The goal of the project is to analyse the research area and educational qualifications. For this, all the text in the research area section is concatenated. The algorithm NLTK Rake is used to get the frequency of research fields in this text. Next, the library spaCy is used to get the name and frequency of research institutes. This data is used and analysed to plot the percentage of Indian and foreign institutes. Finally, the contribution of various types of institutes like IITs, Central Research Institutes and State Public universities is analysed.
Data Analysis and Case studies:
We present our data analysis methodologies and case studies:
RAKE
Rapid Automatic Keyword Extraction (RAKE) is a well-known keyword extraction method which uses a list of stopwords and phrase delimiters to detect the most relevant words or phrases in a piece of text.
SPACY
spaCy is a popular open-source natural language processing (NLP) library and framework. It is used for various NLP tasks, such as tokenization, part-of-speech tagging, named entity recognition, dependency parsing, and more. It was used to extract the name of the universities.
1. IISER-Mohali case-study:
We scraped the section of "research area" and "research focus" sections from each IISER Mohali's faculty webpage and analysed it using some NLP algorithms like RAKE, Keybert, etc.
Keywords Table
Index | Description | Scores |
---|---|---|
1 | Genome regulation | 102 |
2 | Functional Analysis | 102 |
3 | Developmental genetics | 102 |
4 | Environmental science | 82 |
5 | Quantum information | 82 |
6 | Soft condensed matter physics | 57 |
7 | Archaeology | 57 |
8 | Algebraic geometry | 51 |
9 | Particle physics | 51 |
10 | Molecular cell biology | 43 |
The score presented here talks about the correlation between different strings which will be more discussed in the presentation.
2. IISER-Pune Case study:
We scraped the "Name", "Academic Background" and "Research Area" sections from each webpage of IISER Pune faculty.
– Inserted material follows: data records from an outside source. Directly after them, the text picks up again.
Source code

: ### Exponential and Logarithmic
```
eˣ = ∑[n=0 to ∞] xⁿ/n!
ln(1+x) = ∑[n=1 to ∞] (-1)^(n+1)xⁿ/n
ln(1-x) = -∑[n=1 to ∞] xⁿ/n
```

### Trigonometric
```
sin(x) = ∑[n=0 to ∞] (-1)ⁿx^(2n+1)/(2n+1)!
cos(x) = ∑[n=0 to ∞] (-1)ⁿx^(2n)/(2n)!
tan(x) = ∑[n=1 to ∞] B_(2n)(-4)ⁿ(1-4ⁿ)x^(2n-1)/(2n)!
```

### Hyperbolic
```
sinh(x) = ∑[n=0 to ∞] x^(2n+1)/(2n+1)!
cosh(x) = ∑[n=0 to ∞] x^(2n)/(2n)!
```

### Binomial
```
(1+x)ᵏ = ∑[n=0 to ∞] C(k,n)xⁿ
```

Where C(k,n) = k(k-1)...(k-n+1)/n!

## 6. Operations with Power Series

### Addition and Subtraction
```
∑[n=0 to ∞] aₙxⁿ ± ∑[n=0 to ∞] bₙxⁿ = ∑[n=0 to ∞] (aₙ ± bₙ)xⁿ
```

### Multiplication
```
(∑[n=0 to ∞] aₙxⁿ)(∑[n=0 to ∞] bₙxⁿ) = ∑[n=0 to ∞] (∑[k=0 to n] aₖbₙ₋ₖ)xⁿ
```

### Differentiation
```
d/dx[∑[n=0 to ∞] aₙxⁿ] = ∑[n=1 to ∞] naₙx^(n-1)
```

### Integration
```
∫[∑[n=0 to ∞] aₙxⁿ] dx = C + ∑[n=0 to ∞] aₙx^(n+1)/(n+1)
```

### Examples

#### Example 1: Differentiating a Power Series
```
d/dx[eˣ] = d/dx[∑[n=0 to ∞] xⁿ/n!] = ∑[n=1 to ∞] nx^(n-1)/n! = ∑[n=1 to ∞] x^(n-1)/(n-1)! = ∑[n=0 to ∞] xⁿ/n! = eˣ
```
The data was again analysed using NLP algorithms like RAKE and Spacy.
Keywords Table
Index | Description | Scores |
---|---|---|
1 | Analytic Number Theory | 67 |
2 | Plasmodium Epigenetics | 67 |
3 | Chromosome Biology | 67 |
4 | Experimental Particle Physics | 64 |
5 | Theoretical Biophysics | 49 |
6 | Chemical Biology | 6 |
7 | Inorganic Chemistry | 49 |
8 | Condensed Matter Physics | 38 |
9 | Computational Biophysics | 31 |
10 | Materials Science | 26 |
11 | Algebraic Geometry | 21 |
12 | Modern Indian Political Thought | 20 |
13 | Number Theory | 18 |
14 | Cosmology | 18 |